Cosa ci succede infatti quando “incontriamo” una storia? Quando ascoltiamo, leggiamo o guardiamo una storia, il nostro cervello si attiva come se quello che sta succedendo al protagonista stesse succedendo a noi. «La nostra mente si attiva e determina nuove connessioni neurali, preparando le vie nervose che regolano le nostre risposte alle esperienze di vita reale». In pratica, ascoltiamo storie e ci alleniamo per la vita vera. Non ci deve meravigliare quindi, come oggi, anche nei social network il ruolo delle “storie” sia diventato così preponderante

Il primo social a “raccontare storie” è stato Snapchat: la sua prima versione, infatti, si basava sulla condivisione di foto da persona a persona grazie all’impostazione “Storie”. È stata poi la volta di Facebook dove è ora possibile caricare video e foto che scompaiono dopo 24 ore. Lo stesso succede su Instagram. E su WhatsApp dove si può aggiornare il proprio stato, creando una specie di storia con foto, video e gif che scompare dopo 24 ore.

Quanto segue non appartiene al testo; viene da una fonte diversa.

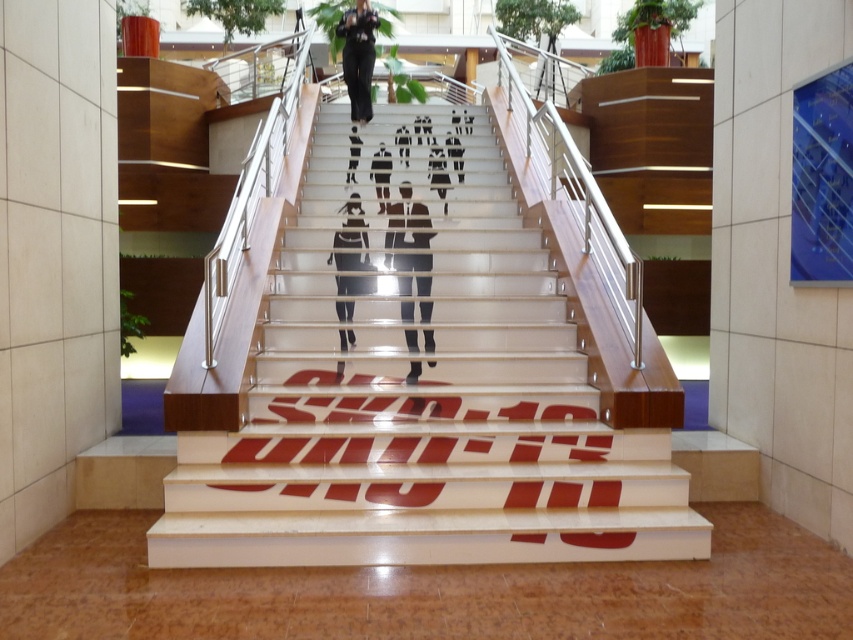
Question: Which point is farther to the camera?

Choices:
 (A) matte black figure at center
 (B) black fabric pants at center
 (C) white glossy stairs at center
 (D) black glossy pants at center

Answer: (B)

Question: Among these objects, which one is nearest to the camera?

Choices:
 (A) matte black figure at center
 (B) black fabric pants at center
 (C) white glossy stairs at center
 (D) black glossy pants at center

Answer: (C)

Question: Can you confirm if white glossy stairs at center is smaller than black glossy pants at center?

Choices:
 (A) no
 (B) yes

Answer: (A)

Question: Does matte black figure at center appear on the right side of black glossy pants at center?

Choices:
 (A) yes
 (B) no

Answer: (A)

Question: Which object is closer to the camera taking this photo?

Choices:
 (A) black glossy pants at center
 (B) matte black figure at center
 (C) black fabric pants at center

Answer: (B)

Question: Is matte black figure at center above black fabric pants at center?

Choices:
 (A) yes
 (B) no

Answer: (B)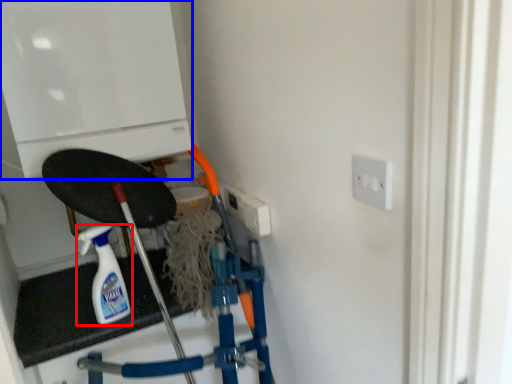
Question: Which object appears closest to the camera in this image, bottle (highlighted by a red box) or appliance (highlighted by a blue box)?

Choices:
 (A) bottle
 (B) appliance

Answer: (B)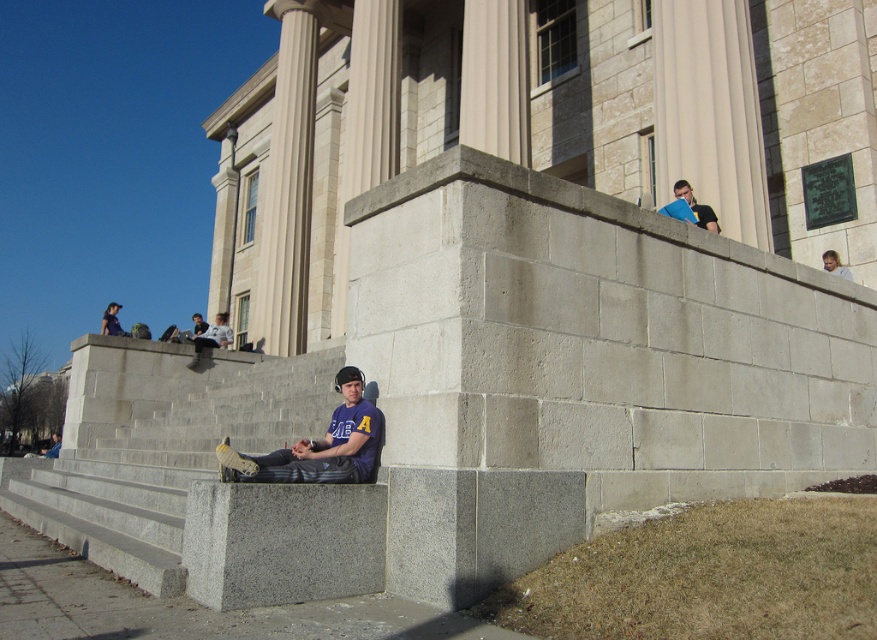
Between point (386, 488) and point (290, 454), which one is positioned behind?

Positioned behind is point (290, 454).

Is gray granite concrete at lower center in front of purple fabric shirt at lower center?

Yes, it is.

Image resolution: width=877 pixels, height=640 pixels. I want to click on gray granite concrete at lower center, so pos(282,541).

Locate an element on the screen. This screenshot has width=877, height=640. gray granite concrete at lower center is located at coordinates (282, 541).

Looking at this image, can you confirm if gray granite concrete at lower center is shorter than dark blue shirt at upper left?

Yes.

Who is lower down, gray granite concrete at lower center or dark blue shirt at upper left?

gray granite concrete at lower center is below.

The height and width of the screenshot is (640, 877). What do you see at coordinates (282, 541) in the screenshot? I see `gray granite concrete at lower center` at bounding box center [282, 541].

Where is `gray granite concrete at lower center`? The image size is (877, 640). gray granite concrete at lower center is located at coordinates (282, 541).

Does gray granite concrete at lower center have a lesser width compared to light brown hair at upper right?

Incorrect, gray granite concrete at lower center's width is not less than light brown hair at upper right's.

Measure the distance from gray granite concrete at lower center to light brown hair at upper right.

gray granite concrete at lower center and light brown hair at upper right are 9.27 meters apart from each other.

Does point (369, 504) come behind point (836, 273)?

No, (369, 504) is closer to viewer.

Locate an element on the screen. gray granite concrete at lower center is located at coordinates (282, 541).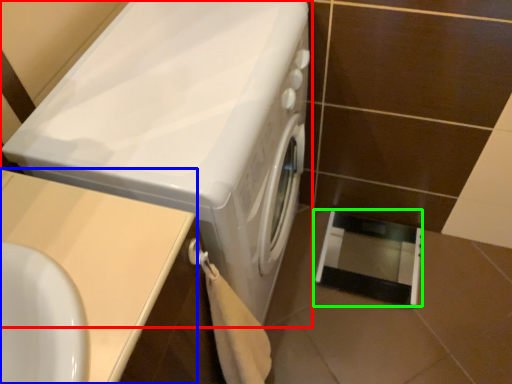
Question: Based on their relative distances, which object is nearer to washing machine (highlighted by a red box)? Choose from counter top (highlighted by a blue box) and screen door (highlighted by a green box).

Choices:
 (A) counter top
 (B) screen door

Answer: (A)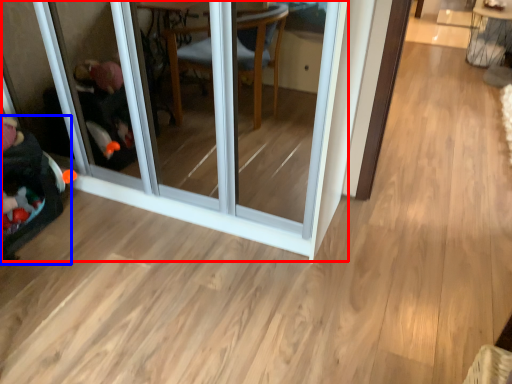
Question: Which object appears farthest to the camera in this image, screen door (highlighted by a red box) or baby carriage (highlighted by a blue box)?

Choices:
 (A) screen door
 (B) baby carriage

Answer: (B)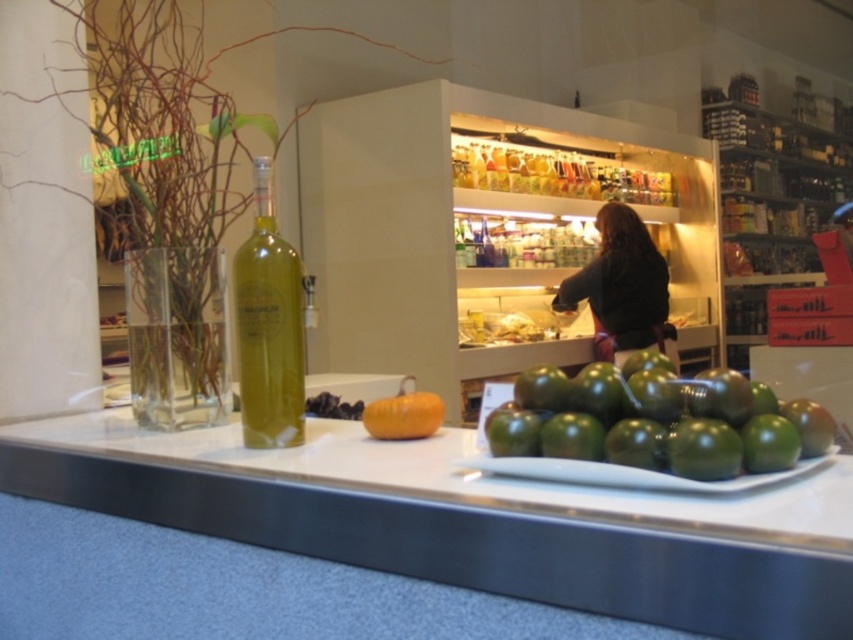
You are a customer in the store and want to place your bag on the white glossy counter at center. Can you confirm the exact coordinates where you should place it?

The white glossy counter at center is located at coordinates point (468, 518).

You are a customer in the store and want to place an item on the white glossy counter at center and the green matte tomatoes at center. Which object should you place closer to the left side of the counter?

You should place the item closer to the left side of the counter near the white glossy counter at center since it is positioned to the left of the green matte tomatoes at center.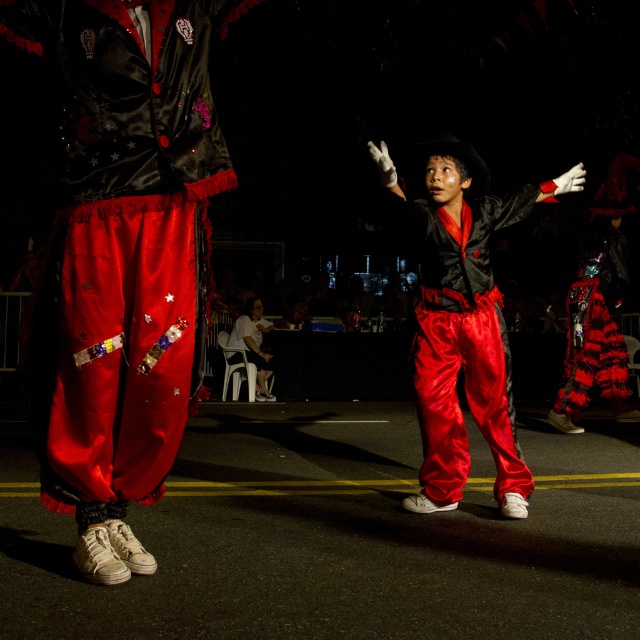
Question: Where is satin red pants at center located in relation to velvet-like red cape at center in the image?

Choices:
 (A) left
 (B) right

Answer: (A)

Question: From the image, what is the correct spatial relationship of velvet-like red cape at center in relation to white satin pants at center?

Choices:
 (A) left
 (B) right

Answer: (B)

Question: Among these points, which one is farthest from the camera?

Choices:
 (A) (17, 20)
 (B) (520, 472)

Answer: (B)

Question: Which object is positioned farthest from the shiny satin pants at center?

Choices:
 (A) velvet-like red cape at center
 (B) white satin pants at center
 (C) satin red pants at center

Answer: (B)

Question: Is shiny satin pants at center below white satin pants at center?

Choices:
 (A) no
 (B) yes

Answer: (A)

Question: Which object is closer to the camera taking this photo?

Choices:
 (A) velvet-like red cape at center
 (B) white satin pants at center
 (C) satin red pants at center

Answer: (C)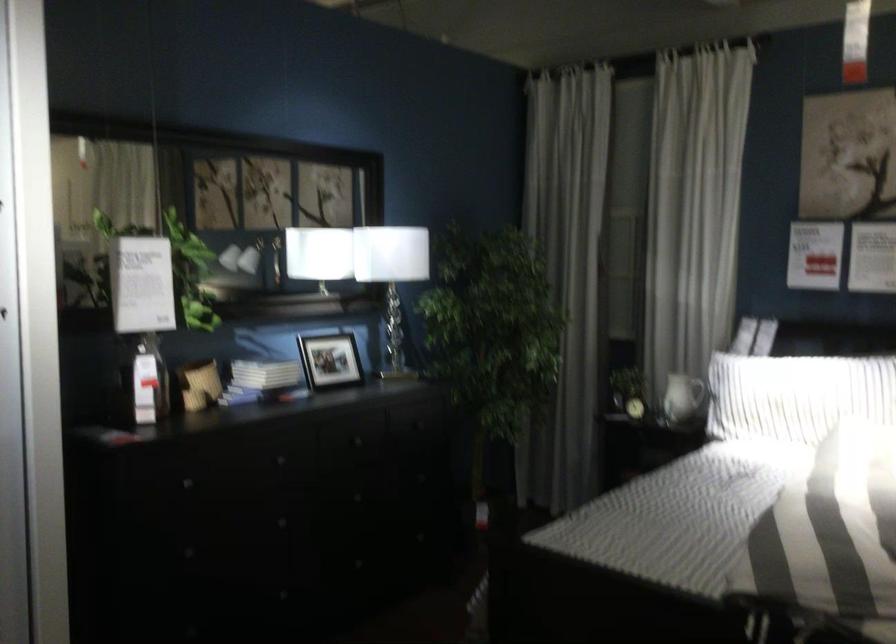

Noi siamo quasi ossessionati oggi nel raccontare più Storie possibili alle persone giuste, usando le varie piattaforme a nostra disposizione, ma soprattutto a farlo sempre in maniera perfetta. E così, a dispetto della chiusura delle favole… e vissero felici e contenti… questa ricerca della perfezione nell’immagine condivisa rischia davvero di renderci infelici. È proprio la ricerca di questa perfezione, infatti, a metà strada tra realtà e finzione, che ci costringe a una corsa interminabile verso il raggiungimento di stili di vita ideale, impeccabile, in un eterno confronto con gli altri utenti. Alimentando in alcuni di noi sensi di inadeguatezza e bassa autostima.

Nel 1911 Marino Moretti nella sua poesia scriveva:

Io non ho nulla da dire

Aver qualche cosa da dire
nel mondo a se stessi, alla gente.
Che cosa? Io non so veramente
perché io non ho nulla da dire.

Noi oggi siamo storie che non hanno nulla da raccontare. O meglio siamo storie a “tempo”. Giusto il tempo di un giro di lancette: 24 ore.